Some may maximize those initial numbers to make a strong impression in their next quarterly earnings report or analyst conference call, while others may delay filing anything (which RRC seems lax in enforcing) or purposely keep their initial test numbers way below a new well’s maximum, or even reasonable, potential rate if they are still gathering leases in an area. It probably doesn’t apply to all of them but I think the way those initial numbers are handled can vary between companies, different producing areas or stages of development in a given field.
In any case the initial 30 or 90 production volumes are probably a more reliable indicator of a wells ultimate potential than whatever is shown in that 24 hour completion report.
When you get to the point that you are thinking about lease wording, I can share that I have worked with Wade Caldwell out of San Antonio and been very satisfied. He is an experienced Oil and Gas Attorney who is quite knowledgeable of what is happening in Reeves and posts on this website quite often.

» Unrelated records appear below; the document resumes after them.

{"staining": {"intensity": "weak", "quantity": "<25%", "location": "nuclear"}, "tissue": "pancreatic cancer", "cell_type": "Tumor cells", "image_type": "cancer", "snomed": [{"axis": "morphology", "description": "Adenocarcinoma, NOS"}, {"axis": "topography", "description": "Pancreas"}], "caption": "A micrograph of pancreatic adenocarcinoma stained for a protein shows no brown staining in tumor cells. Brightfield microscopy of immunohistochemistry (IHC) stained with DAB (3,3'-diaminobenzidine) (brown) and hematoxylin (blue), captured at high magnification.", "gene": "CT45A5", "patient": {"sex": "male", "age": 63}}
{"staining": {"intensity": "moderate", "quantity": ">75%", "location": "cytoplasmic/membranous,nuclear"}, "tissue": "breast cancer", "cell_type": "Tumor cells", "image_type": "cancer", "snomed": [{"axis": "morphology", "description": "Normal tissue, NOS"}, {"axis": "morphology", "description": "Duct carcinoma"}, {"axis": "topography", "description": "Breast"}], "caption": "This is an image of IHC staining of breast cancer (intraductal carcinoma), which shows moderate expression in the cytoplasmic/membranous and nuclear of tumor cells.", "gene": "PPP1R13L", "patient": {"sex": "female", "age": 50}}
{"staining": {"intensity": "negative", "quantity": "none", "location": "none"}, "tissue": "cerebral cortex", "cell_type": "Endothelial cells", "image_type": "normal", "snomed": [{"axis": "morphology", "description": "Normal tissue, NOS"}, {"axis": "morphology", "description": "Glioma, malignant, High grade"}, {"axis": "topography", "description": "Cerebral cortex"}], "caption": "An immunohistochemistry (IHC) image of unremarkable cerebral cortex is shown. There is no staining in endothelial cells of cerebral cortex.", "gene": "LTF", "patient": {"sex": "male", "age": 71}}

If Noble did that, I’m afraid it didn’t help them much! Its last quarterly report was bad and the company is laying off the Permian until more pipelines come online in the next year to 18 months. (Noble is our lessee.)
Thank you for the additional info. Had a gut feeling that those numbers would be played with sometimes.
I owe you an apology. I assumed you were a man and the M
stood for Mike or something. Clint advises me your name is Martha and you are a lady petroleum geologist…I’m impressed. More power to you on this forum!